• [Task directions]: Your task is to copy every line of the entries that contains "Cystadenocarcinoma".

━━ Source material ━━

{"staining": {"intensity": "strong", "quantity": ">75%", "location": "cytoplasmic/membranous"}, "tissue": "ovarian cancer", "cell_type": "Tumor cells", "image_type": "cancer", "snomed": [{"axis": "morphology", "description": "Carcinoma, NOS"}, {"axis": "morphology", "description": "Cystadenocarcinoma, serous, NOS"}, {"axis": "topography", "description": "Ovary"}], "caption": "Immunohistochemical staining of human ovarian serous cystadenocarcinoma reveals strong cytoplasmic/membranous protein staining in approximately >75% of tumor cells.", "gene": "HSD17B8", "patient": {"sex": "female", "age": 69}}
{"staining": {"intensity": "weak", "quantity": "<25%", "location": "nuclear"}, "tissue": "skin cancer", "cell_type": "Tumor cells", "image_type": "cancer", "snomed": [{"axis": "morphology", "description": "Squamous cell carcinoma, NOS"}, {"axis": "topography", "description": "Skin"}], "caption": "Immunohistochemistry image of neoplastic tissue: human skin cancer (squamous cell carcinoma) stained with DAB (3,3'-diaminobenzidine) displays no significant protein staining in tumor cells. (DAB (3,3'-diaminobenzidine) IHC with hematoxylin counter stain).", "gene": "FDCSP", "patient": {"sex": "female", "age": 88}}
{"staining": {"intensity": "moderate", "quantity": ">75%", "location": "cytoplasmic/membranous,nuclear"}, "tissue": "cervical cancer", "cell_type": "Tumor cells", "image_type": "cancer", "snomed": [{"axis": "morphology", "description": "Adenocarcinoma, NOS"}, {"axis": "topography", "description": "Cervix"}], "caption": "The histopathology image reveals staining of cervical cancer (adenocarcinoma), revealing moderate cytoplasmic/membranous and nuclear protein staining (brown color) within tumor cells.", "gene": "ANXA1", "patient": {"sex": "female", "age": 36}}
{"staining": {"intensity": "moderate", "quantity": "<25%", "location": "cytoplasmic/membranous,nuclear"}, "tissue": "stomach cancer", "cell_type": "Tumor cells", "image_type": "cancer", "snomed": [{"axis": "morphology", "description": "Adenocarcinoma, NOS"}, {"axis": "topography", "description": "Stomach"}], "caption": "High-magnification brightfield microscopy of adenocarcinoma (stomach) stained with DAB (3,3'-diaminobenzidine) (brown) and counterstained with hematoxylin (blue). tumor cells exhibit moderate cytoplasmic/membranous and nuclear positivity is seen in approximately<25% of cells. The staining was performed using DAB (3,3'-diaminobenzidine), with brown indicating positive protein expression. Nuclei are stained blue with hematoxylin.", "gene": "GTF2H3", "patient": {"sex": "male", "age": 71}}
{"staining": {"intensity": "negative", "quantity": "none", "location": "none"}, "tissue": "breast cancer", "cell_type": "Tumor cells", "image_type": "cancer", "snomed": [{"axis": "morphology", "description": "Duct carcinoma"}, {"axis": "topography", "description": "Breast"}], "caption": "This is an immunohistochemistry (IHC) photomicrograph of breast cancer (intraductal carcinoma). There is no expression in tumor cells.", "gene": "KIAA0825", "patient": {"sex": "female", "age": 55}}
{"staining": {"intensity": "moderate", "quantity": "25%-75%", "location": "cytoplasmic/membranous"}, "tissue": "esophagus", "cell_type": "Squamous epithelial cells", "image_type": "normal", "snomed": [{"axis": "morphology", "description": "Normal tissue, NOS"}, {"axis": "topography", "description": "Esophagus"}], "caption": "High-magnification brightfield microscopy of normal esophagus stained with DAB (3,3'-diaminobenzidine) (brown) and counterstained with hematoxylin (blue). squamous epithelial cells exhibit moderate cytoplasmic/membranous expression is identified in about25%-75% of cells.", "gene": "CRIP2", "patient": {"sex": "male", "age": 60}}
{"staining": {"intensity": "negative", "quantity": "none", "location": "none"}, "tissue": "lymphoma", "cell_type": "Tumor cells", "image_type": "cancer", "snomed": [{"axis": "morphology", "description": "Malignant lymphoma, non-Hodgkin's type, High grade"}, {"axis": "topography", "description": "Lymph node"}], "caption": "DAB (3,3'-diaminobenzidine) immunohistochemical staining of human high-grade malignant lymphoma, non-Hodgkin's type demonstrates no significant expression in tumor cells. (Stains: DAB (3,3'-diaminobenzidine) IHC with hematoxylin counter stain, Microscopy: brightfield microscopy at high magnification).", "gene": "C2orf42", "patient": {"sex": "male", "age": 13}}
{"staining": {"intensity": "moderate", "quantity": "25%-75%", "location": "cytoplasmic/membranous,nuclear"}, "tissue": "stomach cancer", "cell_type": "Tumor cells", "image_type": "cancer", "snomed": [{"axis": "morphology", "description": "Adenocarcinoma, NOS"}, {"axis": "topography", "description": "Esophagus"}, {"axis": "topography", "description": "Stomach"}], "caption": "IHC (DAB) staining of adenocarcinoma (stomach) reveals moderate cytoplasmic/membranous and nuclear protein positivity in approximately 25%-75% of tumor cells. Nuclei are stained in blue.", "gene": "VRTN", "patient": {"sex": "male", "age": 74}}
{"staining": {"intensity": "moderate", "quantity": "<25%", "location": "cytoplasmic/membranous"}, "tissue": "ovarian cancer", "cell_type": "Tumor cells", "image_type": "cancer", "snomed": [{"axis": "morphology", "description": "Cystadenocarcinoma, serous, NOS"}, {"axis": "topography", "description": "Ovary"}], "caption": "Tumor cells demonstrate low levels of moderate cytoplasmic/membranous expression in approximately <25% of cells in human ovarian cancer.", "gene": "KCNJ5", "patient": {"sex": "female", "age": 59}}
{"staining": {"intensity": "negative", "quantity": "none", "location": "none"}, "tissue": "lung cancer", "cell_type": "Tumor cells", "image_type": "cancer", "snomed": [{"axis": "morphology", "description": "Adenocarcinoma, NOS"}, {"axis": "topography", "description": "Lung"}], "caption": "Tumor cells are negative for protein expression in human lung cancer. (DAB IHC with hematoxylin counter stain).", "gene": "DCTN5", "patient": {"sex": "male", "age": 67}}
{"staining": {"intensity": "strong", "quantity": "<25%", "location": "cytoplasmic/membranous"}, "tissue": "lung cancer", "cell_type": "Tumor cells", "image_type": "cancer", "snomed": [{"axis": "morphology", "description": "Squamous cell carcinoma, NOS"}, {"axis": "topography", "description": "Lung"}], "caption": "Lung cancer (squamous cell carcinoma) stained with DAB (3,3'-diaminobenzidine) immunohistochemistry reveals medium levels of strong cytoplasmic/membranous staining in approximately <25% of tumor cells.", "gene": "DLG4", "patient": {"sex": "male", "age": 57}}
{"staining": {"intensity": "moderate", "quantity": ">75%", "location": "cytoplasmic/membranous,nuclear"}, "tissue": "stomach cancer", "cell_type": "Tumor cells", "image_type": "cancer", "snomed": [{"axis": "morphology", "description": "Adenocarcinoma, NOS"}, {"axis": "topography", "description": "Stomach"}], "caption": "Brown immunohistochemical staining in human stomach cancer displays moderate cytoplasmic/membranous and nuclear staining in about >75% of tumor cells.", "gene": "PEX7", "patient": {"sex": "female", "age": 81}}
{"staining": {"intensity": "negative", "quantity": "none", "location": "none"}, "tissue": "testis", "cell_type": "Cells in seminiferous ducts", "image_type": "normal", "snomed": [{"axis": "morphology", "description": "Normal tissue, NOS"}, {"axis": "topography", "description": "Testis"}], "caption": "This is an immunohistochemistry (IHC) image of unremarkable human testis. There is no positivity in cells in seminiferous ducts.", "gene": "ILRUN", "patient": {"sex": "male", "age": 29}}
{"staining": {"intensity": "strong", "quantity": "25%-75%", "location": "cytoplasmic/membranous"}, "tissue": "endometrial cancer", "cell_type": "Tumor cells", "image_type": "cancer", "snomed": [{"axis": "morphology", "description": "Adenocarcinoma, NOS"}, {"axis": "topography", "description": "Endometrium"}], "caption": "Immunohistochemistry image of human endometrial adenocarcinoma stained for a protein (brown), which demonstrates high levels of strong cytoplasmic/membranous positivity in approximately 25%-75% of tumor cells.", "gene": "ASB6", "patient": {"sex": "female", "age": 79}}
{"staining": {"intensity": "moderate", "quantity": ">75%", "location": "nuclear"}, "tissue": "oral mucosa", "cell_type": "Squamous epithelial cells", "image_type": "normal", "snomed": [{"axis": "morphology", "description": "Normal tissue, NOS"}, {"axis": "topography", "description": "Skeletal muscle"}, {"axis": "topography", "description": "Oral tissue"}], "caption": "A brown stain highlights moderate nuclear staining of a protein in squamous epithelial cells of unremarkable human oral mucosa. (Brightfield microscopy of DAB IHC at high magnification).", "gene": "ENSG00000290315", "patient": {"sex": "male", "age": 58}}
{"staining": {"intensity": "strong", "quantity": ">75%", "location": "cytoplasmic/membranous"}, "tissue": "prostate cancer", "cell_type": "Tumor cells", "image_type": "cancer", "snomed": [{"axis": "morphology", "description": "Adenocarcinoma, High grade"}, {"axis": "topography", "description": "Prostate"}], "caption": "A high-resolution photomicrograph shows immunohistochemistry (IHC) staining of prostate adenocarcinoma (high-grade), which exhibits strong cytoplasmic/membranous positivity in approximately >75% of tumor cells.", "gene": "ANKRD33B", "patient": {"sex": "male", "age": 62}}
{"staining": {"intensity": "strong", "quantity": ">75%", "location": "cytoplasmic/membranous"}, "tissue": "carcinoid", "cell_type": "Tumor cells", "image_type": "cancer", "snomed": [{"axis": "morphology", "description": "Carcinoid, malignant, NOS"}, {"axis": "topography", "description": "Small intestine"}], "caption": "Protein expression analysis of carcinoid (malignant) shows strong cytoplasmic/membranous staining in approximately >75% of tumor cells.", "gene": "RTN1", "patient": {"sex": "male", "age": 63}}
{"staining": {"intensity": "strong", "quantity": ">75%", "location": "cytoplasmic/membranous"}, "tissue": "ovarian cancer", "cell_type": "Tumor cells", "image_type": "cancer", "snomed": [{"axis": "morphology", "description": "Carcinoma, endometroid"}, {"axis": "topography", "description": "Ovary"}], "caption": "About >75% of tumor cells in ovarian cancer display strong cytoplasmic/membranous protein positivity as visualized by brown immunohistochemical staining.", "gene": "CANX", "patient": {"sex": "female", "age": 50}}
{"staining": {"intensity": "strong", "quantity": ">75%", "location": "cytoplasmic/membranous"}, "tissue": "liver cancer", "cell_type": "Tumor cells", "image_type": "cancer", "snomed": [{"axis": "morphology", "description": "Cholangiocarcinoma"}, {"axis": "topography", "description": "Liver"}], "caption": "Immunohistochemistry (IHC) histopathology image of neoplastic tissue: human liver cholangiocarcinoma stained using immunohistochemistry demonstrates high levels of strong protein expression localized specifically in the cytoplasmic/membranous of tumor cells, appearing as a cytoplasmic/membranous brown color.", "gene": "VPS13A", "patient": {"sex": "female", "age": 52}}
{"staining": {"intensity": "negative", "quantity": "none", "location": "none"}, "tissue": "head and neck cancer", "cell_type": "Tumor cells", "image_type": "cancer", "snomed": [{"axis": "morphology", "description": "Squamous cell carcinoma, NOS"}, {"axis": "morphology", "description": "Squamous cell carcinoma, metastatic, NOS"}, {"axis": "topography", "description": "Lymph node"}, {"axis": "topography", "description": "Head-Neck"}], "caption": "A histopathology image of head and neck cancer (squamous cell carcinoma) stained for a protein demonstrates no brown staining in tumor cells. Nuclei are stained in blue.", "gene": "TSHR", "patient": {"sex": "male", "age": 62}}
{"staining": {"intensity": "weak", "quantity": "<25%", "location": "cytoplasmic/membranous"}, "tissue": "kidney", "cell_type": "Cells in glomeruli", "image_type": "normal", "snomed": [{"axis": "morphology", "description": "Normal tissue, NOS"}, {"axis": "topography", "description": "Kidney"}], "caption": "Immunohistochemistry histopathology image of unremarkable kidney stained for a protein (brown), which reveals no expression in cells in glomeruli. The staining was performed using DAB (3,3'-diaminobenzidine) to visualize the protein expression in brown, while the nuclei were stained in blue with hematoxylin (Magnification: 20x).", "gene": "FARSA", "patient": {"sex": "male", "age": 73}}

━━━

• [Task solution]:
{"staining": {"intensity": "strong", "quantity": ">75%", "location": "cytoplasmic/membranous"}, "tissue": "ovarian cancer", "cell_type": "Tumor cells", "image_type": "cancer", "snomed": [{"axis": "morphology", "description": "Carcinoma, NOS"}, {"axis": "morphology", "description": "Cystadenocarcinoma, serous, NOS"}, {"axis": "topography", "description": "Ovary"}], "caption": "Immunohistochemical staining of human ovarian serous cystadenocarcinoma reveals strong cytoplasmic/membranous protein staining in approximately >75% of tumor cells.", "gene": "HSD17B8", "patient": {"sex": "female", "age": 69}}
{"staining": {"intensity": "moderate", "quantity": "<25%", "location": "cytoplasmic/membranous"}, "tissue": "ovarian cancer", "cell_type": "Tumor cells", "image_type": "cancer", "snomed": [{"axis": "morphology", "description": "Cystadenocarcinoma, serous, NOS"}, {"axis": "topography", "description": "Ovary"}], "caption": "Tumor cells demonstrate low levels of moderate cytoplasmic/membranous expression in approximately <25% of cells in human ovarian cancer.", "gene": "KCNJ5", "patient": {"sex": "female", "age": 59}}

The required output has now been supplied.